Pertama, pendidikan Islam harus menyeimbangkan kembali antara kognitif dan karakter. Pembelajaran tidak cukup memindahkan informasi; ia harus melatih kebiasaan—integritas, kejujuran, empati, dan kesadaran moral. Pendekatan ini sejalan dengan gagasan Al-Attas tentang ta’dib, yaitu proses penanaman adab hingga manusia mengetahui tempatnya dalam tatanan ciptaan. Ketika adab kuat, ilmu berjalan pada relnya.

Kedua, teknologi harus menjadi alat, bukan ancaman. Mengintegrasikan literasi digital, kecakapan abad 21, dan metode pembelajaran interaktif bukan berarti meninggalkan tradisi, tetapi justru memperkuat kapasitas peserta didik. Tak sedikit lembaga yang memilih melarang gadget, namun lupa bahwa anak-anak hari ini belajar, bermain, dan bahkan membangun identitas diri melalui layar. Larangannya ada, tetapi keterampilan mendampingi mereka di dunia digital belum disiapkan.

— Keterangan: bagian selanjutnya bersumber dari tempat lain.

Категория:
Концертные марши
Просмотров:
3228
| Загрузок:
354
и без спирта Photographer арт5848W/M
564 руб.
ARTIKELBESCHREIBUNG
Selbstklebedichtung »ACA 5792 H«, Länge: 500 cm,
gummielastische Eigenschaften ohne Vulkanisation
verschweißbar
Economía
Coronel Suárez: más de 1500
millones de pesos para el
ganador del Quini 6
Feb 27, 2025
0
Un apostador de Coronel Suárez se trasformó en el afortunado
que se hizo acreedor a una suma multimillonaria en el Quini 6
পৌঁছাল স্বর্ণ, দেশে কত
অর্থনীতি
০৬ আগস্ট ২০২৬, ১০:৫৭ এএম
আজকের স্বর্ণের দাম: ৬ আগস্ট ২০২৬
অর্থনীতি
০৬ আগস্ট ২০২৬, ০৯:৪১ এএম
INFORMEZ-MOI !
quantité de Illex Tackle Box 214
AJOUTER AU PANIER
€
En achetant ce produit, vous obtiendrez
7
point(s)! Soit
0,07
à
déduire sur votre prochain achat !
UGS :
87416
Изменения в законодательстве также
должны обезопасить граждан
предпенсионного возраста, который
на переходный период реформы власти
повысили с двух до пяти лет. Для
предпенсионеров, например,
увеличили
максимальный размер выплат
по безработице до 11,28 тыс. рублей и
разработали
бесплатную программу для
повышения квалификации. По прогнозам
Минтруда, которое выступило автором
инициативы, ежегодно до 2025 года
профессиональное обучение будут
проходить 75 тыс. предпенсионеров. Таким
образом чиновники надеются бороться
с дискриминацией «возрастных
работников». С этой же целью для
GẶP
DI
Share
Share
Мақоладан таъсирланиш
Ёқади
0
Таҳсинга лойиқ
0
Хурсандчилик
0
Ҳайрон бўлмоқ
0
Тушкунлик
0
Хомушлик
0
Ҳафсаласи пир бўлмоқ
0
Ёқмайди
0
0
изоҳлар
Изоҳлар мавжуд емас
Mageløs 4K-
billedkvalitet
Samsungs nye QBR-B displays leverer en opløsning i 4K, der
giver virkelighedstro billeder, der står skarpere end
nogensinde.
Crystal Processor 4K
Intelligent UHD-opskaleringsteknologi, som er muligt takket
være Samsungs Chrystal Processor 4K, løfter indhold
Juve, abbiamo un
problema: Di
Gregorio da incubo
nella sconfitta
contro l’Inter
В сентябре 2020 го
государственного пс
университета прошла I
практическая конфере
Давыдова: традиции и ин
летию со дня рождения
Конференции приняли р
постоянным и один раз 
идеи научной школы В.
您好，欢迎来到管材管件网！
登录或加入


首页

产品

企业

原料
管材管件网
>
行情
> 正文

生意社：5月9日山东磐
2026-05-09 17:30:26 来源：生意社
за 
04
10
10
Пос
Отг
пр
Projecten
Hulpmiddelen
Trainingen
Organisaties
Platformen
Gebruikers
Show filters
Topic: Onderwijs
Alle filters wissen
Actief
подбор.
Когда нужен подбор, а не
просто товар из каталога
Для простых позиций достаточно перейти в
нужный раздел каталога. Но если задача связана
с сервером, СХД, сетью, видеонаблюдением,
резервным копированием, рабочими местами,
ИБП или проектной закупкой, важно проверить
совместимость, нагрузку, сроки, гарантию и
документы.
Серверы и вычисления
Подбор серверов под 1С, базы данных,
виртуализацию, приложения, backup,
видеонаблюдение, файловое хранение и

Ketiga, guru harus diberi ruang untuk berkembang. Tidak ada kurikulum sebaik apa pun yang bisa berjalan tanpa guru yang berwawasan, beradab, dan punya kompetensi. Guru adalah “sinyal Wi-Fi” pendidikan; kalau sinyalnya lemah, semua perangkat jadi lambat bekerja.

Dari berbagai kunjungan ke pesantren dan sekolah, saya melihat perbedaan mencolok antara lembaga yang kuat landasannya dengan yang sekadar berlabel Islami. Lembaga yang kuat prinsipnya justru lebih modern dalam pendekatan—menggabungkan tafsir dengan coding, hadis dengan literasi digital, fiqh dengan problem solving. Mereka memahami bahwa pendidikan Islam bukan tentang membatasi dunia murid, tetapi memandu mereka menavigasi dunia dengan cahaya nilai-nilai Ilahi.

Pada akhirnya, pendidikan Islam adalah proses panjang untuk membentuk manusia yang mampu hidup di dunia tanpa kehilangan arah menuju akhirat. Ia bukan teori yang dibiarkan menguning di lemari, bukan pula slogan yang diulang tanpa makna. Ia adalah cahaya yang harus dihidupkan melalui praktik nyata, kebijakan yang visioner, dan guru yang penuh keteladanan. Dan seperti sifat cahaya, ia akan terus menerangi sejauh mana kita mau menjaganya tetap menyala.